Pfizer ile ilgili aşının fiyatının, dünyada birçok ülkeye satılan fiyattan daha aşağı olduğunu söyleyebilirim. Firmanın bu anlamda açıklamasını istemediği için söylüyorum ama çok rahatlıkla dünyada satılan, bilinen fiyatlardan daha aşağı olduğunu bilelim. Benzer şekilde SinoVac aşısı için de yine firmanın bunu açıklamamamızı ama bu fiyatın Endonezya ve Brezilya'daki rakamlardan da düşük olduğunu özellikle belirtmiş olalım.
Biz hem Sinovac hem Pfizer aşısını dünyadan daha ucuza almış olacağız. Bu aşıları alırken de direkt firmaların kendileriyle görüşüyoruz.
"İzinlerin alınması bu gecikmeyi oluşturdu"
Sözleşme gereği 11 Aralık'tan sonra Türkiye'ye gelmesi yazılıydı, ayın 5'inden itibaren firmada, depolarda bu aşı hazırdı. İzinlerin alınması bu gecikmeyi oluşturdu, başka hiçbir sebep yok. Bugün de bütün izinler tamamlandı.
"Sağlık çalışanlarıyla birlikte ilk aşıyı olan kişilerden biri olacağım"
Aşı zorunlu değil.' demiştik. Bilim Kurulu olarak aşının zorunlu olarak yapılmasından yana değiliz.
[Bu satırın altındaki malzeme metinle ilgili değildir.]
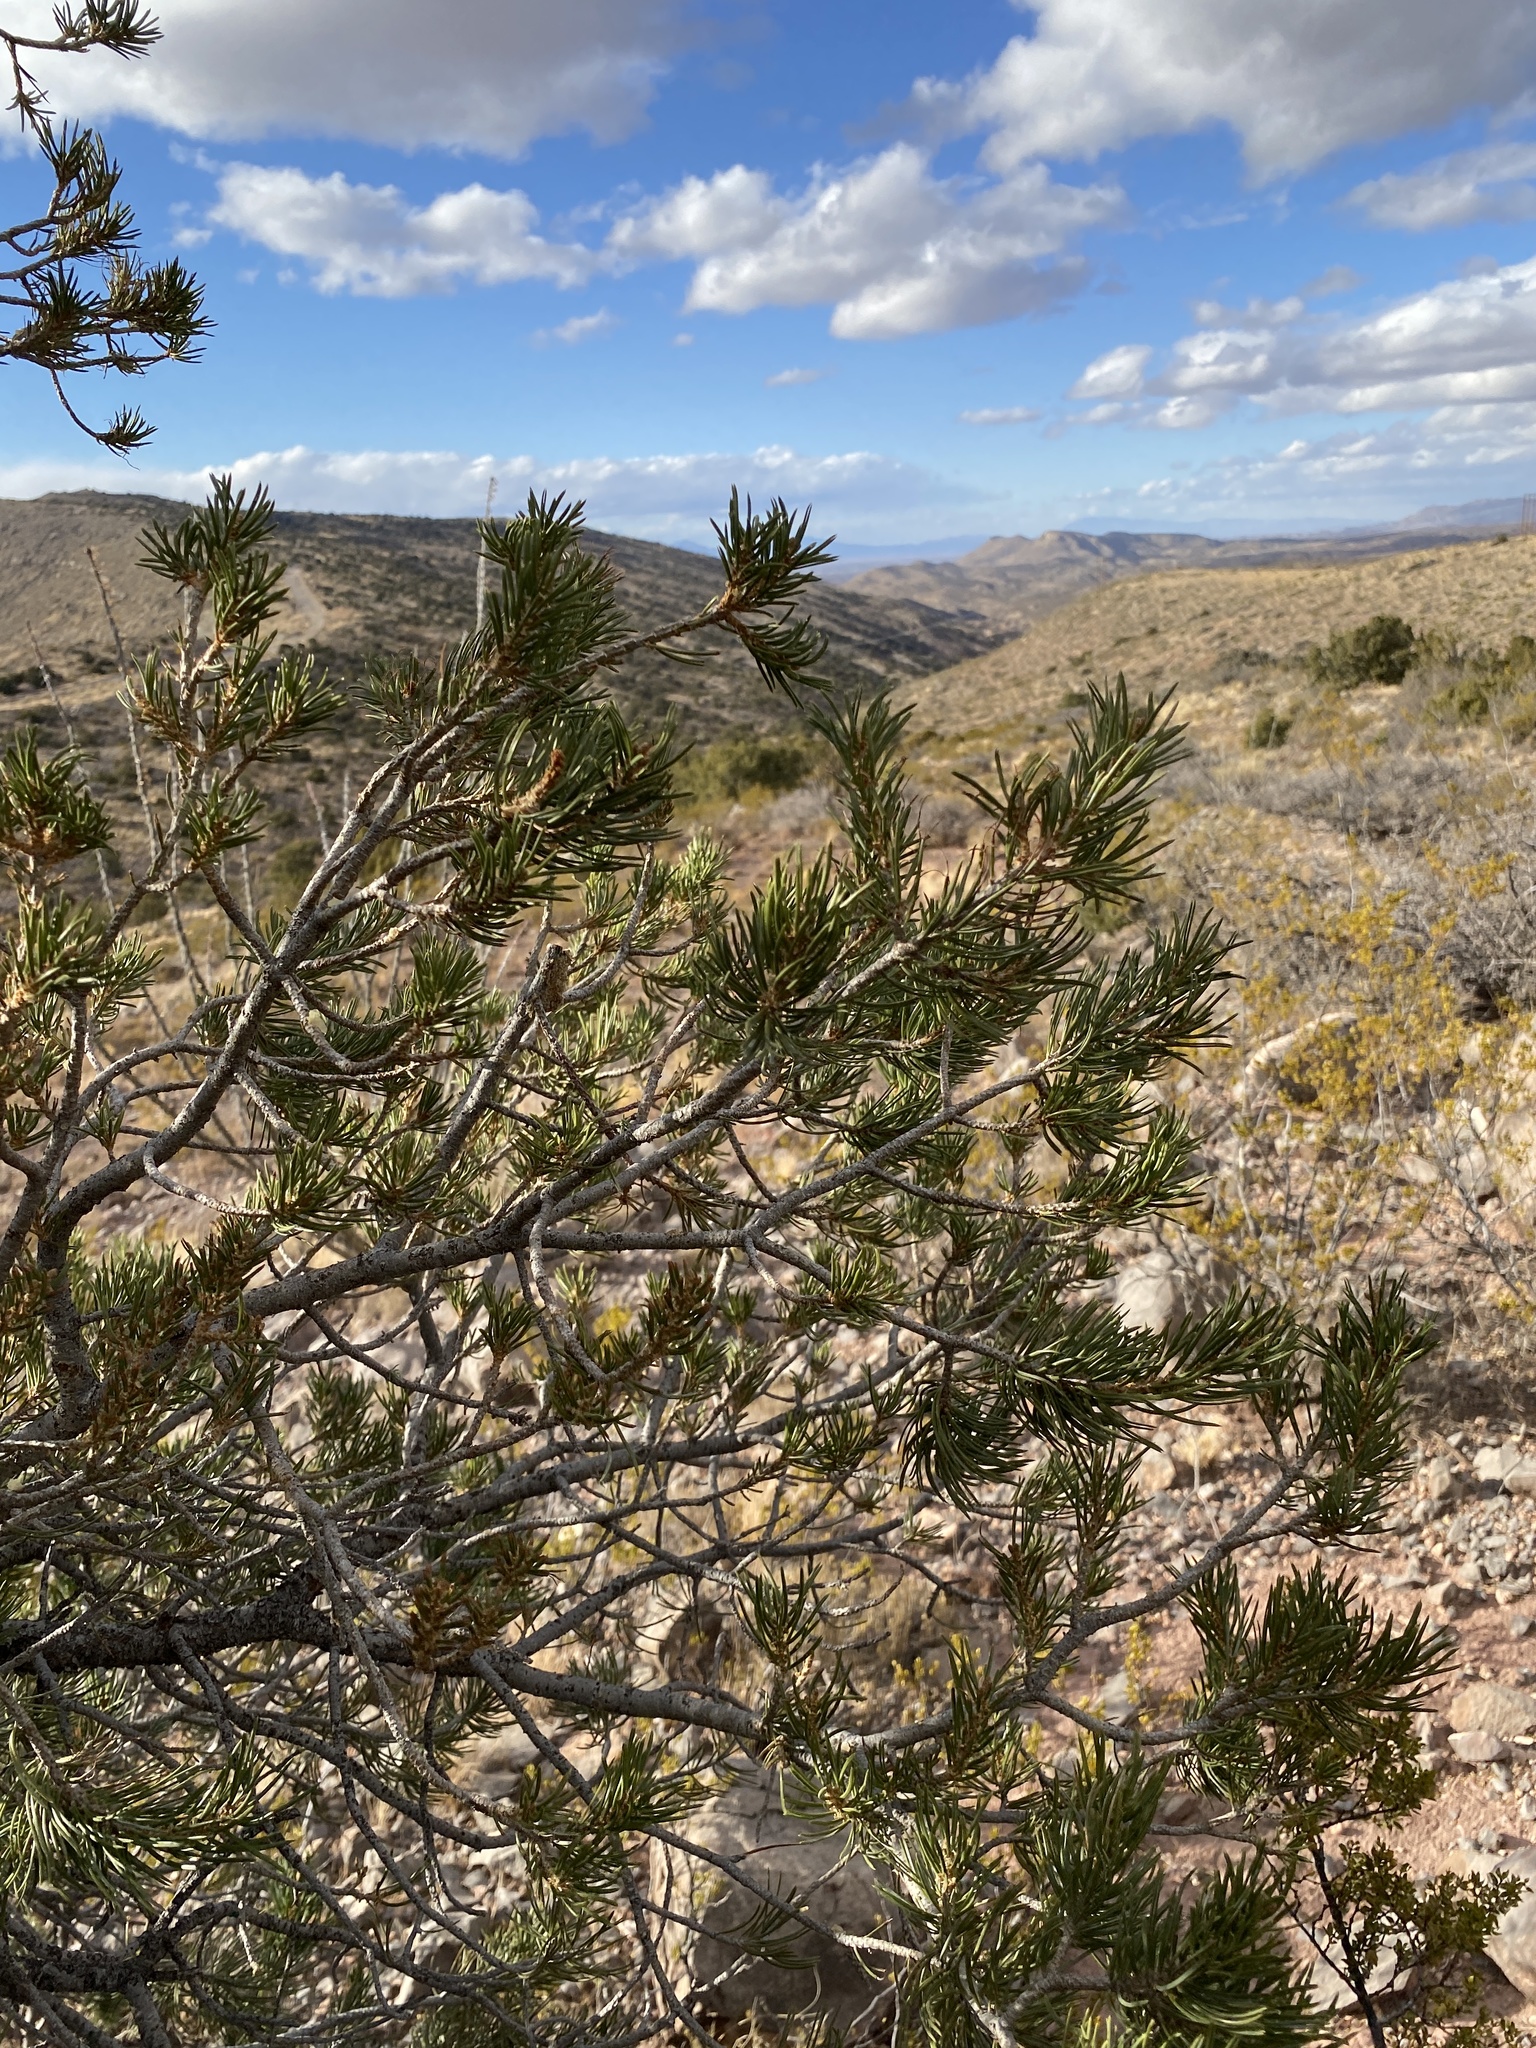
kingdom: Plantae
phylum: Tracheophyta
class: Pinopsida
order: Pinales
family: Pinaceae
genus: Pinus
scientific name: Pinus edulis
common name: Colorado pinyon
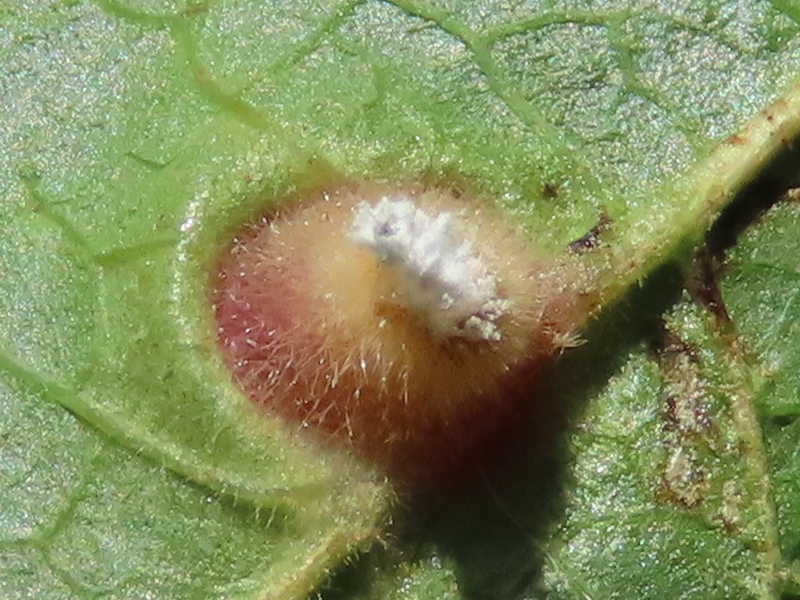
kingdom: Animalia
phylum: Arthropoda
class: Insecta
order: Hemiptera
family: Aphididae
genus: Hormaphis
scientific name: Hormaphis hamamelidis
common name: Witch-hazel cone gall aphid
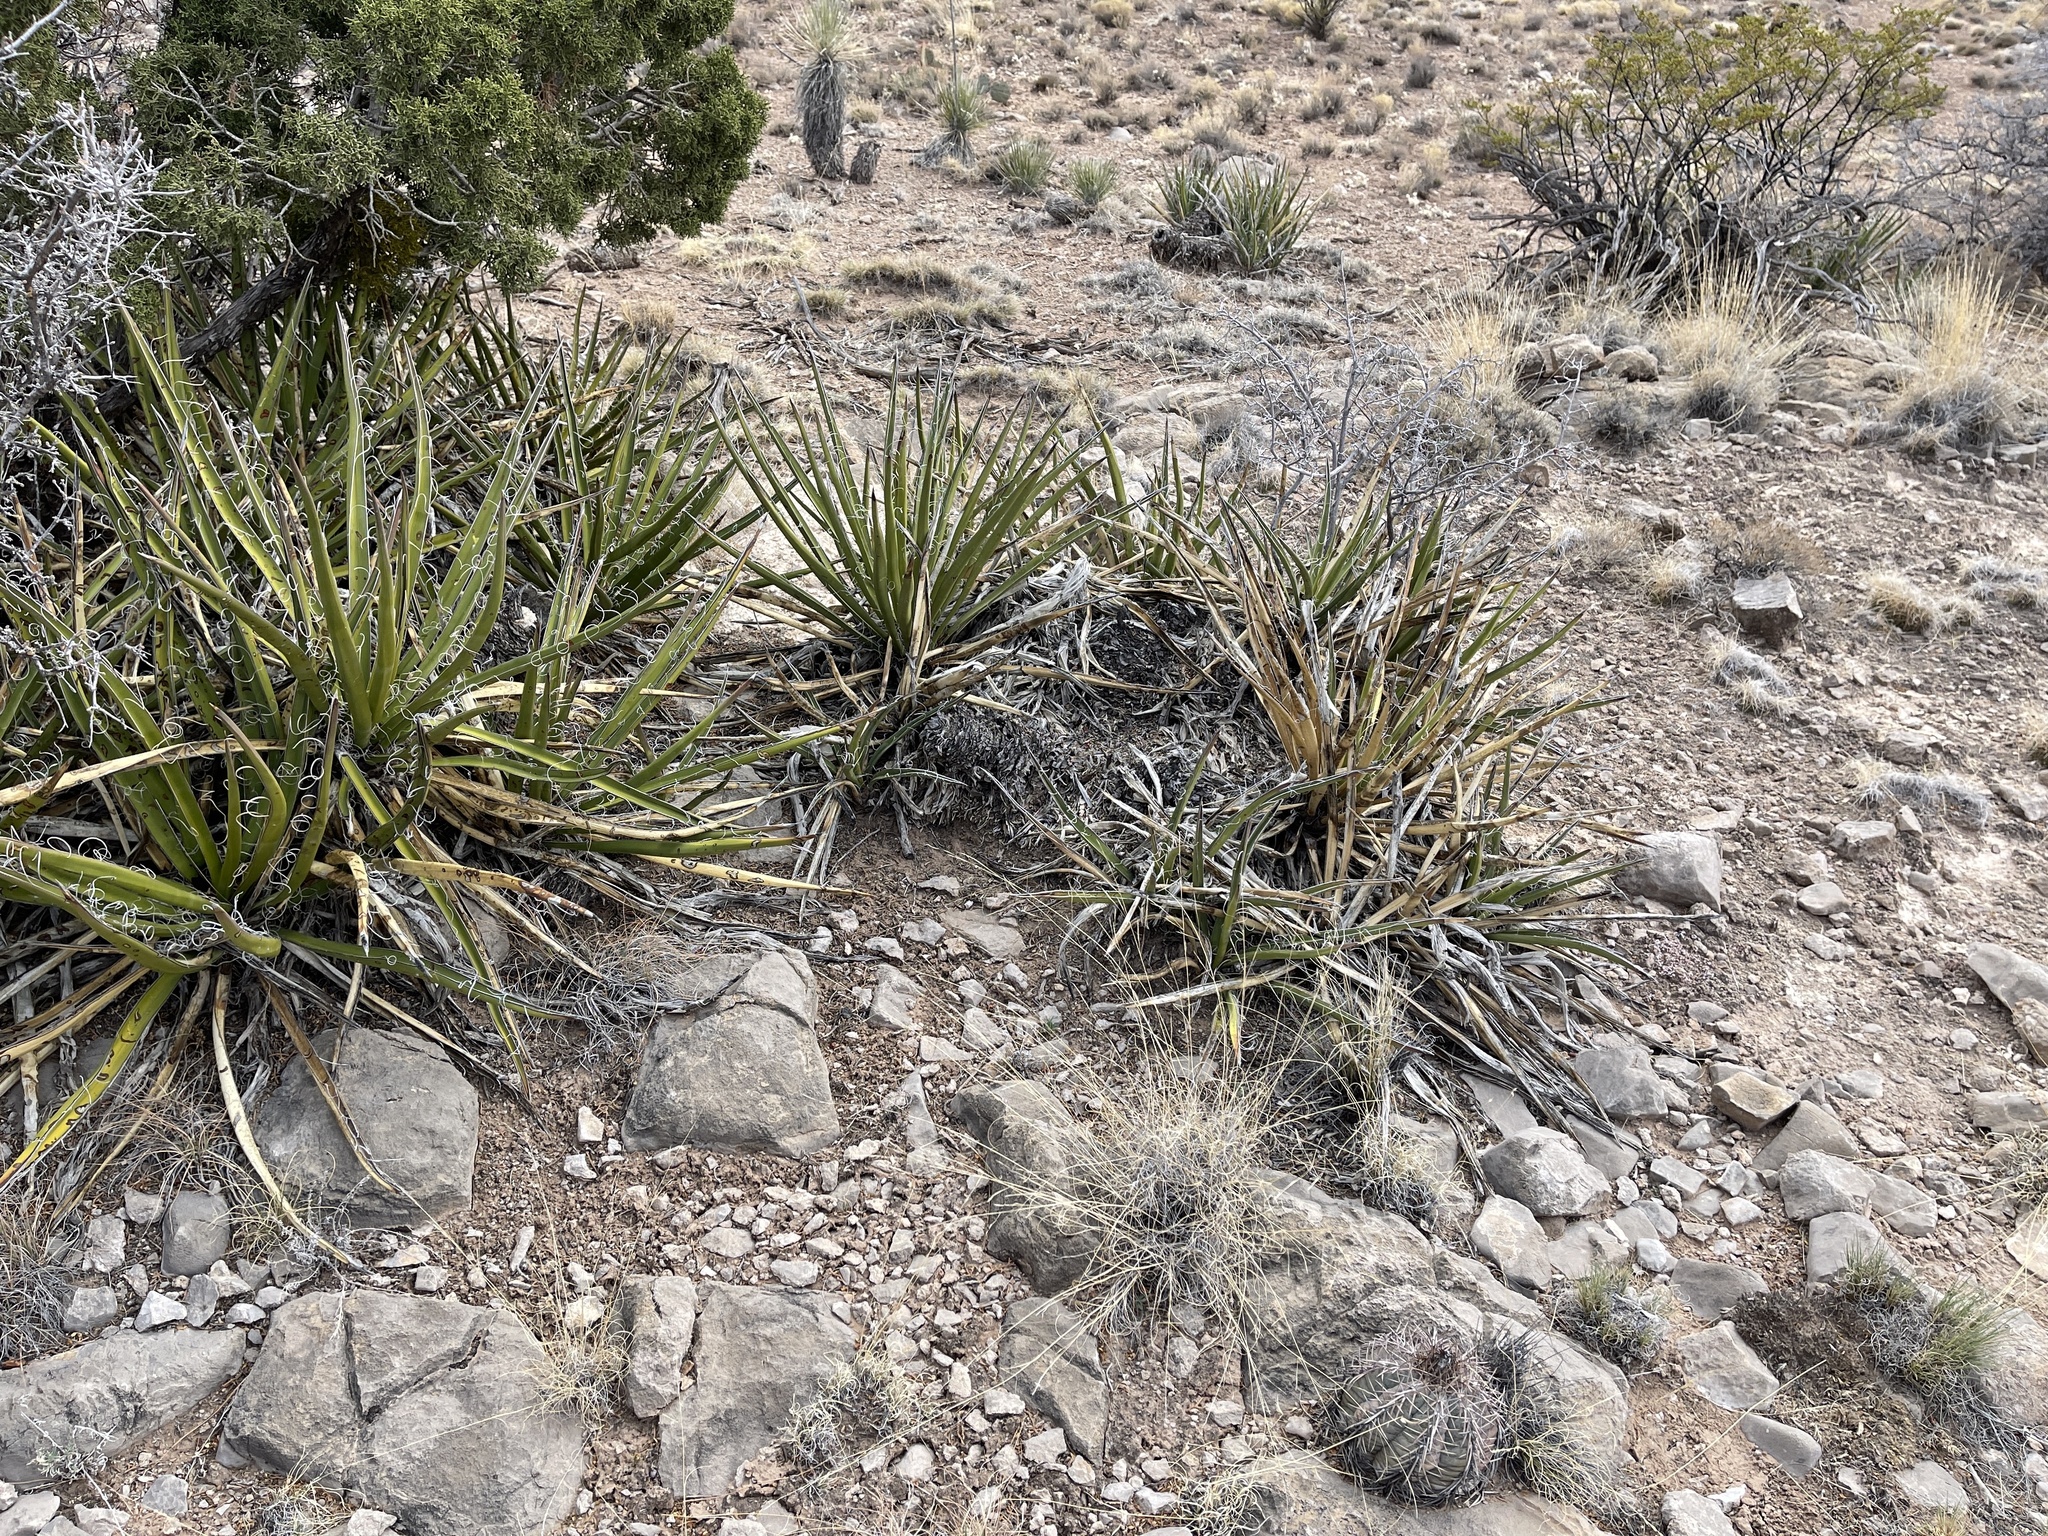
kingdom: Plantae
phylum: Tracheophyta
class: Liliopsida
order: Asparagales
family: Asparagaceae
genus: Yucca
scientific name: Yucca baccata
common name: Banana yucca
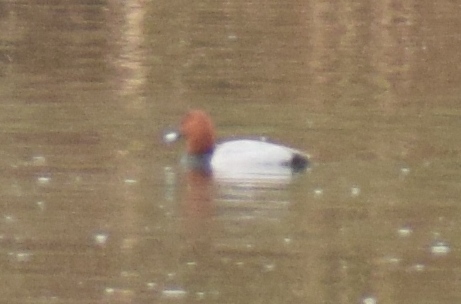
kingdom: Animalia
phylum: Chordata
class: Aves
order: Anseriformes
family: Anatidae
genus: Aythya
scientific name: Aythya ferina
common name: Common pochard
Biz ikna ederek bu aşının yapılması gerektiğine inanıyoruz. Vatandaşımızı yan etkileri en az olan, güvenilir ve etkinliği fazla olan aşı noktasına ikna edebilirsek ben herkesin bu aşıyı yaptıracağına inanıyorum. Kendim de sağlık çalışanlarıyla birlikte ilk aşıyı olan kişilerden biri olacağım.
Sağlık Bakanı Fahrettin Koca: Aşının zorunlu olarak yapılmasından yana değiliz. Vatandaşımızı güvenilir ve etkinliği fazla olan aşıya ikna edebilirsek, herkesin bu aşıyı yaptıracağına inanıyorum. Kendim de ilk aşıyı olan kişilerden olacağım.https://t.co/5mWkpPcynA pic.twitter.com/aa4mlewMfK
— TRT Haber Canlı (@trthabercanli) December 24, 2020
Özellikle misafirliğin ev içi bulaş anlamında etkili olduğu ve bunun etkinliği yüzde 85'lere kadar çıktı. O nedenle çekirdek aile dışında ev ortamında bir araya gelmemeye gayret göstermemiz son derece önemli ve virüsün bulaştırıcılığının da arttığı bu dönemde bir araya gelmeleri olabildiğince azaltmak gerekiyor. Biz, ne kadar mesafeye uygun hareket eder, bir araya gelişleri azaltır, kapalı ortamlarda bir araya gelmez, kalabalık ortamları oluşturmazsak o kadar bu virüsün bulaştırıcılığı azalmış olur.
"Rutin taramalarımızda şu an influenzayı görmüyoruz"
Halk sağlığı olarak rutin taramalarımızda şu an influenzayı görmüyoruz. Bunun sebebin de bu dönemde alınan maske, mesafe ve hijyenin tedbirlerinin katkısı çok büyük. İnfluenzanın daha çok çocukluk yaş grubunda görüldüğünü biliyoruz. Çocukluk yaş grubunda görülen influenza, şu dönemde yok. Çocuk hastaların sayısı her yıl ekimde başlar kasım, aralık ve ocakta pik yapar. Çocuk poliklinikleri çok yoğun geçer, halen çocuk polikliniklerinde hasta yoğunluğu yaşamıyoruz ve bu belki de ilk oluyor.
Son yılların, özellikle viral enfeksiyonların yoğun olduğu ekim, kasım, aralık ve ocak ayında şu an damlacık enfeksiyonu ile bulaşan enfeksiyonları azlığı, poliklinik sayılarının da çok azalmış olduğunu belki de bu anlamda ilk defa yaşamış oluyoruz. Bu, muhtemelen tedbirlerin etkisi diyebiliriz.
Grip aşısında riskli kişileri her gün giderek genişletiyoruz. Şu an 60 yaş üstünde olan herkese artık açtık. Dolayısıyla birçok vatandaşımız e-Nabız'a bakarak kendisinin bu anlamda uygun olup olmadığını çok rahatlıkla görebilir. Halen elimizde 600 bine yakın aşının olduğunu da söylemek istiyorum. Eczaneler üzerinden yapmaya devam ediyoruz ama vatandaşımız şundan emin olsun, müsterih olsun, bu yıl daha şu aya kadar, yıl bitiyor influenza yok.